Merging Apache log-files with SnapLogic
Mike mentioned in his last post the various examples that we have been working on to demonstrate some of the things that are possible with SnapLogic’s server. One of those example is a ready-made package for the aggregation of Apache log files. You can download the package from our dedicated download site: packages.snaplogic.org.
With this package, you can aggregate multiple log files even if they are located on separate servers. SnapLogic’s data integration works across the network and also between different SnapLogic servers, of course. So, let’s say a web-hoster operates a server farm. Hits are distributed across a bank of hosts and thus we now need to aggregate the logs produced by each host to get the whole picture.
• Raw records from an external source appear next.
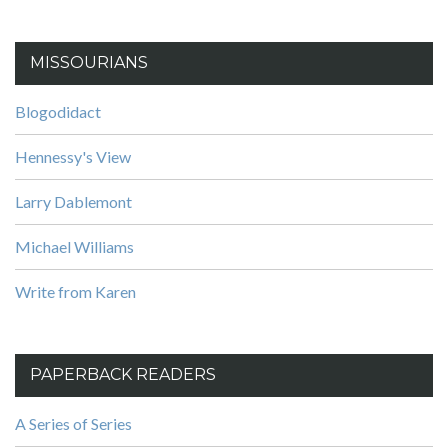
MISSOURIANS
Blogodidact
Hennessy's View
Larry Dablemont
Michael Williams
Write from Karen
PAPERBACK READERS
A Series of Series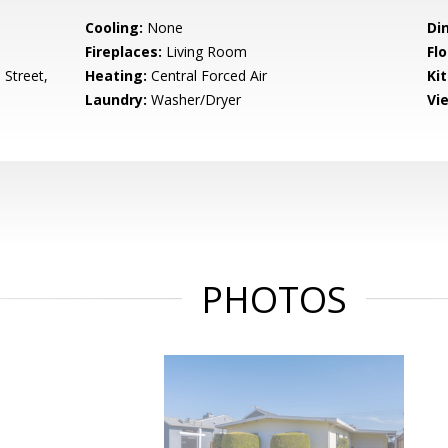
Cooling:
None
Di
Fireplaces:
Living Room
Flo
Street,
Heating:
Central Forced Air
Ki
Laundry:
Washer/Dryer
Vi
PHOTOS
This is a pretty common problem.
All that’s needed now is an instance of the SnapLogic server on each host and with our Apache log-file package installed. Please make sure to follow the installation instructions in the README, since the package includes two new components, which need to be installed with each server instance. Once that is done, a script that comes with the package performs all the necessary setup and resource creation. The script only needs to be run once, and will communicate with all the servers as needed in order to perform the setup. The script itself is driven by command line parameters, and therefore is suitable for easy integration into an already existing management infrastructure. This comes in handy if you have to operate on a large number of log file sets, and you need to create merged representations of them automatically.
What happens when you run the script? ‘Resources’ are created for each of the log files you are interested in on each of the hosts. A ‘merge’ pipeline is also created, linking up the resources for each log file with a resource that performs the actual merging. This pipeline resource then represents a merged view of the various log files – sorted by time, just as the original individual log files are. If you want to, you can now use this merged resource in the construction of further SnapLogic pipelines, for example in order to filter on certain fields. But to give you easy access to the merged resource right away the script also creates an HTML version of that resource. All you need to do is to point your browser at that resource, and you can see the merged output in simple table form. To include this in your already existing web pages, simple HTML templating is supported, allowing you to specify exactly how the data should be presented and which fields in the log file should be visible.
Some of the most common Apache log file formats are supported. You can find out more about Apache log file formats here. In short, the common and the combined format currently can be handled. In addition, two variations of those vcommon and vcombined are also supported. The only difference with the latter two is that a virtual-host field is pre-pended to each log line.
The merging takes place ‘live’. Caching aside, the merging will be redone whenever the URL for the merged resource is hit again. If you wish to store the merged log file, simply combine the merged resource with a log-file writer component in a new pipeline.